Mareike Jenner, the Binge Model, and the downfall of traditional TV

Rhys Mitchell 33753411

Streaming platforms have promised us everything – entire seasons at our fingertips, endless on-demand content, and the freedom to watch whenever we please. But as binge-watching becomes the dominant mode of consumption, TV is arguably losing that magic which made it a shared, emotional experience. Mareike Jenner suggests that streaming, while convenient, has disrupted television’s ability to foster connection. What was once a medium defined by community, and long-lasting impact is now at risk of becoming just another disposable content pipeline.

In the pre-streaming era, television’s weekly release model created a sense of ritual and anticipation. Audiences engaged in ‘slow viewing’, allowing them to savour each instalment of their favourite shows. This stirred up suspense and encouraged discussions that extended beyond the screen. Entire websites were devoted to recapping the previous night’s episode, whether it be crowd-pleasing comedies like the Office or cutting-edge dramas like Breaking Bad. The reason classic sitcoms worked so well is because you spent long enough with the characters that they started to feel like your literal…

In contrast, the ‘binge-model’ compresses this temporal experience, condensing months of narrative into mere hours and encouraging viewers to watch entire seasons in one or two sittings (Jenner, 2018). This constant consumption, Mareike argues, weakens audience engagement by reducing the space for reflection. Episodes blur together, and emotional beats are diminished without the suspense of a week-long wait.

Binge culture also disrupts television’s social dimensions, shifting it from a communal activity to an isolated one. Traditionally, audiences tuned in and gathered around screens at the same time, creating shared cultural moments. Streaming’s on-demand convenience fragments this experience; instead of generating ongoing conversations over weeks, shows like Stranger Things drop in their entirety, capturing attention briefly before vanishing from cultural discourse.
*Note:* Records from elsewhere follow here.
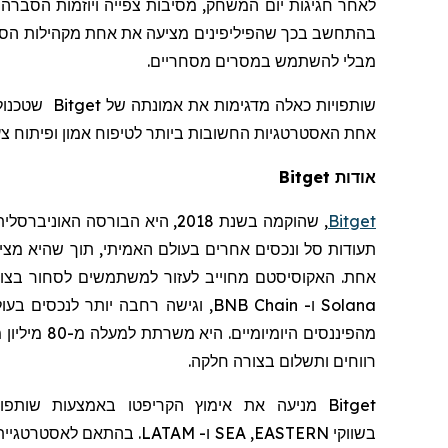
לאחר חגיגות יום המשחק, מסיבות צפייה ויוזמות הסברה
בהתחשב בכך שהפיליפינים מציעה את אחת מקהילות הספו
מבלי להשתמש במסרים מסחריים.
שותפויות כאלה מדגימות את אמונתה של
Bitget
אחת האסטרטגיות החשובות ביותר לטיפוח אמון ופיתוח צעי
אודות Bitget
Bitget
,
שהוקמה
בשנת 2018, היא הבורסה האוניברסלית (
תעודות סל ונכסים אחרים בעולם האמיתי, תוך שהיא מצ
אחת. האקוסיסטם מחוייב לעזור למשתמשים לסחור בצורה 
Solana
ו-
BNB Chain
, וגישה רחבה יותר לנכסים בעו
מהפיננסים היומיומיים. היא
משרתת למעלה מ-80 מיליון משתמשים, ומגשרת בין נתיבי הבלוקצ'יין לבין פיננסים בעולם האמיתי
רווחים ותשלום בצורה חלקה.
Bitget
מניעה את
אימוץ
הקריפטו
באמצעות שותפוי
בשווקי
EASTERN
,
SEA
ו-
LATAM
.
בהתאם לאסטרטגיית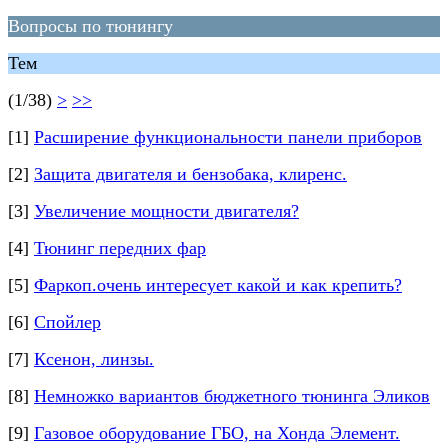
Вопросы по тюнингу
Тем
(1/38)
>
>>
[1]
Расширение функциональности панели приборов
[2]
Защита двигателя и бензобака, клиренс.
[3]
Увеличение мощности двигателя?
[4]
Тюнинг передних фар
[5]
Фаркоп.очень интересует какой и как крепить?
[6]
Спойлер
[7]
Ксенон, линзы.
[8]
Немножко вариантов бюджетного тюнинга Эликов
[9]
Газовое оборудование ГБО, на Хонда Элемент.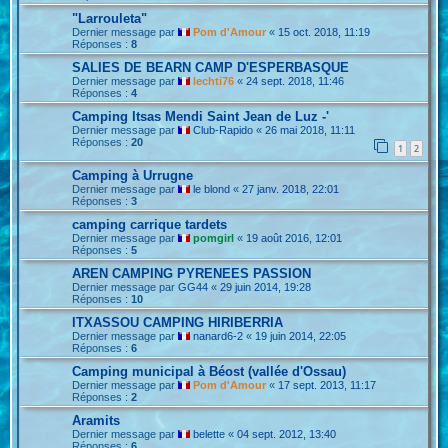
"Larrouleta"
Dernier message par
Pom d'Amour
«
15 oct. 2018, 11:19
Réponses :
8
SALIES DE BEARN CAMP D'ESPERBASQUE
Dernier message par
lechti76
«
24 sept. 2018, 11:46
Réponses :
4
Camping Itsas Mendi Saint Jean de Luz -'
Dernier message par
Club-Rapido
«
26 mai 2018, 11:11
Réponses :
20
1
2
Camping à Urrugne
Dernier message par
le blond
«
27 janv. 2018, 22:01
Réponses :
3
camping carrique tardets
Dernier message par
pomgirl
«
19 août 2016, 12:01
Réponses :
5
AREN CAMPING PYRENEES PASSION
Dernier message par
GG44
«
29 juin 2014, 19:28
Réponses :
10
ITXASSOU CAMPING HIRIBERRIA
Dernier message par
nanard6-2
«
19 juin 2014, 22:05
Réponses :
6
Camping municipal à Béost (vallée d'Ossau)
Dernier message par
Pom d'Amour
«
17 sept. 2013, 11:17
Réponses :
2
Aramits
Dernier message par
belette
«
04 sept. 2012, 13:40
Réponses :
6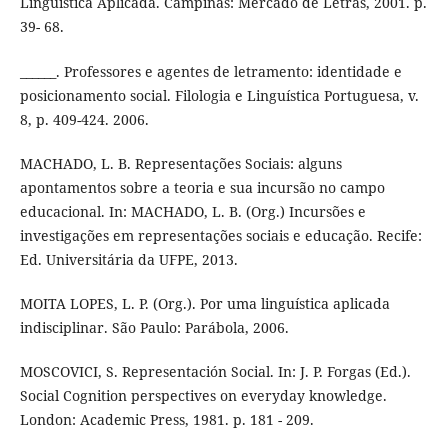
Linguística Aplicada. Campinas: Mercado de Letras, 2001. p.
39- 68.
______. Professores e agentes de letramento: identidade e
posicionamento social. Filologia e Linguística Portuguesa, v.
8, p. 409-424. 2006.
MACHADO, L. B. Representações Sociais: alguns
apontamentos sobre a teoria e sua incursão no campo
educacional. In: MACHADO, L. B. (Org.) Incursões e
investigações em representações sociais e educação. Recife:
Ed. Universitária da UFPE, 2013.
MOITA LOPES, L. P. (Org.). Por uma linguística aplicada
indisciplinar. São Paulo: Parábola, 2006.
MOSCOVICI, S. Representación Social. In: J. P. Forgas (Ed.).
Social Cognition perspectives on everyday knowledge.
London: Academic Press, 1981. p. 181 - 209.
Viewers now watch at their own pace and word-of-mouth momentum, once a key driver of TV’s success, is stunted by the all-at-once release model. Jenner associates this shift with the broader trend of ‘cord-cutting’, as audiences move away from cable’s shared schedules to streaming’s individualised algorithms (Jenner, 2018). In chasing convenience and quantity, the binge model has arguably stripped tv of its most enduring qualities: anticipation, connection, and the power to truly stay with us.

References:

Mareike Jenner (2018). Netflix and the Re-invention of Television. Cham Springer International Publishing Palgrave Macmillan.

Bibliography:

Amanda Lotz (2017), ‘Theorizing the Nonlinear Distinction of Internet-Distributed Television’, Portals: A Treatise on Internet Distributed Television, https://quod.lib.umich.edu/m/maize/mpub9699689/

Kevin McDonald and Daniel Smith-Rowsey (2016), The Netflix Effect: Technology and Entertainment in the 21st Century. London; New York: Bloomsbury.